Computer Offences and Cybercrime Lawyers NSW

The news of an individual facing 20 years in prison after being convicted of 27 charges, including identity theft and extortion in San Diego for running a “revenge porn” website has sparked online discussion about the law surrounding posting indecent photographs on the internet without the consent of the person photographed.

Notwithstanding the prominence of the internet in modern society there are limited cases to illustrate how the Court will deal with such matters in NSW.

One of the earliest decisions was a New Zealand case from the Wellington District Court in New Zealand on 12 November 2010. In the matter, the accused had posted a nude photograph of his ex-girlfriend on Facebook. Not only did he log into her account and upload the image, which showed her to be naked in front of a mirror, he then unblocked her privacy settings and changed her password. The image remained online for a period of 12 hours before the police and Facebook authorities shut down the account. The accused received a full time sentence of imprisonment for a period of 4 months. The presiding judge indicated:

“technology should not be used in this way and as such the appropriate starting point should be prison”.

A decision from 2011 was the first reported decision in NSW dealing with the issue. The accused entered a plea of guilty to an offence of publishing an indecent article, an offence prosecuted under section 578C of the Crimes Act 1900, which carries a maximum penalty of imprisonment for a period of 12 months together with a fine of up to $11,000. The Court stated:

“The penalty is indicative of the seriousness the community views this type of offence”.

The facts were that the accused and the complainant had known each other since 2008. During that time they had been in a relationship, which has on occasions been intimate. They had also lived together, but in July 2011 the complainant moved from the premises she shared with the accused. On 15 October 2011, the accused, to get back at the complainant, decided to post six images of her on his Facebook page. The images posted show the complainant while nude in certain positions and clearly showing her breasts and genitalia.

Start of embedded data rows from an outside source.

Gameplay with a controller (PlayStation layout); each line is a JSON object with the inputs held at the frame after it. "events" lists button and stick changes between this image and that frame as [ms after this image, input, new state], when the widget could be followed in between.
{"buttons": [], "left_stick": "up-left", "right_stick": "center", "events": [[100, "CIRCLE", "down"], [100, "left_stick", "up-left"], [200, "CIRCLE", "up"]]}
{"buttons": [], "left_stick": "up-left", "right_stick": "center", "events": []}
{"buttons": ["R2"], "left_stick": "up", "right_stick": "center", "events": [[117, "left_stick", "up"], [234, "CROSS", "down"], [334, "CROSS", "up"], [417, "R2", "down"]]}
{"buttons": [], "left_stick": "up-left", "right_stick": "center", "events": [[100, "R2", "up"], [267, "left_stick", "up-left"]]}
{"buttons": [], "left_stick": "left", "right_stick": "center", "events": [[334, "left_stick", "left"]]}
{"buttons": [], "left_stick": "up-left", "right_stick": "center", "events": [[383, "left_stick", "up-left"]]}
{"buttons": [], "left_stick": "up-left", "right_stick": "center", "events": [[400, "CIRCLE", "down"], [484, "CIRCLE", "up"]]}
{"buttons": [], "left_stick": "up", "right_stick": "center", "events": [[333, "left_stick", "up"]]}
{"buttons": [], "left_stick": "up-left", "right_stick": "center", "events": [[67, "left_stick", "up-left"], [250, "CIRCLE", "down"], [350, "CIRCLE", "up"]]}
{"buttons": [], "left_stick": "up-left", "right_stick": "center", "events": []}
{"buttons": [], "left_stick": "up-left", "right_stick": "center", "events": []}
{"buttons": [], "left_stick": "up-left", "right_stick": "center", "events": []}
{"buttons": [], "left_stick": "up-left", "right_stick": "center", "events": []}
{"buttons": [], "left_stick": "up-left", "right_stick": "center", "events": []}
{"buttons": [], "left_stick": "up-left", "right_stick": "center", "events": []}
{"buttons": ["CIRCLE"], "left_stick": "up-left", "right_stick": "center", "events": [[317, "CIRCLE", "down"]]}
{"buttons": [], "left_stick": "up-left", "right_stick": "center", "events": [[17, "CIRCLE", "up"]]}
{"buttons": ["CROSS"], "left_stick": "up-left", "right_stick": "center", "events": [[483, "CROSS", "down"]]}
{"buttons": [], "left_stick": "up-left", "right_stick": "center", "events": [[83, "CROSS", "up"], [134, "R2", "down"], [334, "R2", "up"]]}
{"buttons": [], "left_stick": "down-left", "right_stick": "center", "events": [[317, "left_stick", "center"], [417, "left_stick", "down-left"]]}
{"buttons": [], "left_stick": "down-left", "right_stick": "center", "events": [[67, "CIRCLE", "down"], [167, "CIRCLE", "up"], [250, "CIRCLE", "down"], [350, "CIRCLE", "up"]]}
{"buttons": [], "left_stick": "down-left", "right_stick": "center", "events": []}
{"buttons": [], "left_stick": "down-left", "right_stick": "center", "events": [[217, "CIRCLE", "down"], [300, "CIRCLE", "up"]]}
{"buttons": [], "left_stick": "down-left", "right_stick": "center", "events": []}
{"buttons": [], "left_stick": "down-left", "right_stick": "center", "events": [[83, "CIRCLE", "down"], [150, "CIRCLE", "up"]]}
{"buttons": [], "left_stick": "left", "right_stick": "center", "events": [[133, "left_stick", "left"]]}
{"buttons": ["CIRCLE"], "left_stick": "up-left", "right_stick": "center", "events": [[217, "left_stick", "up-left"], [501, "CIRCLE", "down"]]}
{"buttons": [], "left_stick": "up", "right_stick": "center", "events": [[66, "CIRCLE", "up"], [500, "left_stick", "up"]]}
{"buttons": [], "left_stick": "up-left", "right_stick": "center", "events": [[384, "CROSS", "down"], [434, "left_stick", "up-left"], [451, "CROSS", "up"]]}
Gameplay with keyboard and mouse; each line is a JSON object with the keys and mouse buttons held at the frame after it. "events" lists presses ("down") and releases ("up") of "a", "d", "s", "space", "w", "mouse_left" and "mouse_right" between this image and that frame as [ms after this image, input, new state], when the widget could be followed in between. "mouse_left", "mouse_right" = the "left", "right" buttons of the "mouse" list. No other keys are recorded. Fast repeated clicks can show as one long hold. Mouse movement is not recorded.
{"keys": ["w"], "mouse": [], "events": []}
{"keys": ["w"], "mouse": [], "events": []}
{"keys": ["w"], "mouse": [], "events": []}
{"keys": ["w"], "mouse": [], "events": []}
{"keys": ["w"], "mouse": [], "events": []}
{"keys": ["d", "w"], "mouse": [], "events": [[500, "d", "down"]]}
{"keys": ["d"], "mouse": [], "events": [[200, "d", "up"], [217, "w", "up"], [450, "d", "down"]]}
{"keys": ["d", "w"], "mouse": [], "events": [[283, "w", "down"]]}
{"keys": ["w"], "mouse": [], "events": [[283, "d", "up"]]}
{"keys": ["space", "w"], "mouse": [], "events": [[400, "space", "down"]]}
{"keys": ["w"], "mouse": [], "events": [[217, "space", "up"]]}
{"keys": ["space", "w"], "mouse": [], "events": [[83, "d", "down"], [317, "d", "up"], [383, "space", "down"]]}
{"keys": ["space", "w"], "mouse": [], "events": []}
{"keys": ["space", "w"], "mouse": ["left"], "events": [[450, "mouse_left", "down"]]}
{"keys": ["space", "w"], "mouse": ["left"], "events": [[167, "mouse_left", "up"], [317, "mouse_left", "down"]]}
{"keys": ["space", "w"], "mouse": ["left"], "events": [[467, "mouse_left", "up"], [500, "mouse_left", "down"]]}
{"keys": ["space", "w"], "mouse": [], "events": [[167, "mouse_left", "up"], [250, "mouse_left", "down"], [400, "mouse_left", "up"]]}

The sentencing magistrate in her judgment stated:

“In relation to this matter I have regard to the purposes of sentencing, and in particular the need to prevent crime by deterring both the offender and the community generally from committing similar crimes. This is a particularly relevant consideration in a matter such as this where new age technology through Facebook gives instant access to the world. Facebook as a social networking site has limited boundaries. Incalculable damage can be done to a person’s reputation by the irresponsible posting of information through that medium. With its popularity and potential for real harm, there is a genuine need to ensure the use of this medium to commit offences of this type is deterred”.

The accused was sentenced to 6 months imprisonment. Such imprisonment was Ordered in the first instance to be serve by way of home detention. The decision was appealed. On 15 February 2012, the District Court confirmed the defendant’s sentence of imprisonment, but quashed the Home Detention Order and ordered that the sentence be suspended pursuant to s 12 of the Crimes (Sentencing Procedure) Act 1999.

The Courts have shown that publishing indecent photographs without the consent of the individual photographed could result in the Court imposing custodial sentences.